### [What the task requires]
Each line from the material with the word "source" in it must be copied.
---
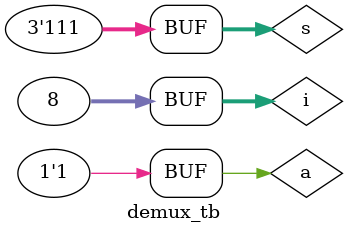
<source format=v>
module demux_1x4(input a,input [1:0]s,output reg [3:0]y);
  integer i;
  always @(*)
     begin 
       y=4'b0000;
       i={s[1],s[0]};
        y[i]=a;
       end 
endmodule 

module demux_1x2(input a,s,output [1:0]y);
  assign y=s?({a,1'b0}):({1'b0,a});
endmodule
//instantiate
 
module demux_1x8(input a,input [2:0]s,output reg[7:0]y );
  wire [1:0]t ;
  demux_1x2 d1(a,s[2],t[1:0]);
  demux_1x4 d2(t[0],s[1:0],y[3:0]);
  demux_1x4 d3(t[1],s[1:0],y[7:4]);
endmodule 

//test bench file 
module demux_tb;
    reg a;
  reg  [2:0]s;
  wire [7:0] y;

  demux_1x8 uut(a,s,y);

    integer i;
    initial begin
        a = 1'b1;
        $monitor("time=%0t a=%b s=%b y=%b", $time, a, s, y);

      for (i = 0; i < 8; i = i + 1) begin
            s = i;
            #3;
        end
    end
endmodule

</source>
---
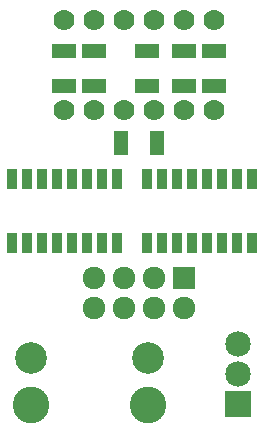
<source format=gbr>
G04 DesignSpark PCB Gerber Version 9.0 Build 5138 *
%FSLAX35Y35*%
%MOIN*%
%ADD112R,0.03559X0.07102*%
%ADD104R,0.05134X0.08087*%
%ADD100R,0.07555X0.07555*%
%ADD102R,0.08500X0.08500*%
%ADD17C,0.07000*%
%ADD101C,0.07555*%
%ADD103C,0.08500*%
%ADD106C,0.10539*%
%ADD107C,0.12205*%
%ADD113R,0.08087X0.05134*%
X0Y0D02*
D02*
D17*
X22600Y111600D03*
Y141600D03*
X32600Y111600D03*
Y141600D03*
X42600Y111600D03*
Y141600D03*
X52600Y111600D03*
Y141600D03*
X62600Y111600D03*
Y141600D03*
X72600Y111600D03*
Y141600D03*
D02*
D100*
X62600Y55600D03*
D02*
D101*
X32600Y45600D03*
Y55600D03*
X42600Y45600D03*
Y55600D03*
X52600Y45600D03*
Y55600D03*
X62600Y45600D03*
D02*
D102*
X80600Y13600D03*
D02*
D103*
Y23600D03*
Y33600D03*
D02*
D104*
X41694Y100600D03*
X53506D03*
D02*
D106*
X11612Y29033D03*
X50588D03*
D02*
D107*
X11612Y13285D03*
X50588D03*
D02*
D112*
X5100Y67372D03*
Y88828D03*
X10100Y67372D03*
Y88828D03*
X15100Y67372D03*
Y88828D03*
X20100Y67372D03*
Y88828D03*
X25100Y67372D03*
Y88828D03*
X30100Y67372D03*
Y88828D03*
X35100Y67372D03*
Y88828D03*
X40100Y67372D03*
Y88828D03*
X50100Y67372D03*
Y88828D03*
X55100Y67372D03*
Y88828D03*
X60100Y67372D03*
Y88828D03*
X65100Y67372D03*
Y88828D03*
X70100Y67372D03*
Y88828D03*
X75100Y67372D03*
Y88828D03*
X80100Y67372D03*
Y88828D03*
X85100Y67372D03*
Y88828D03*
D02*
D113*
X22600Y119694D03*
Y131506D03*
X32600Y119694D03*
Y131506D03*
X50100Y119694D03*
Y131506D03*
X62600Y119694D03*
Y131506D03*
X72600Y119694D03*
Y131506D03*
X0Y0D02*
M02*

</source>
---
### [The answer]
<source format=v>
</source>
<source format=gbr>
</source>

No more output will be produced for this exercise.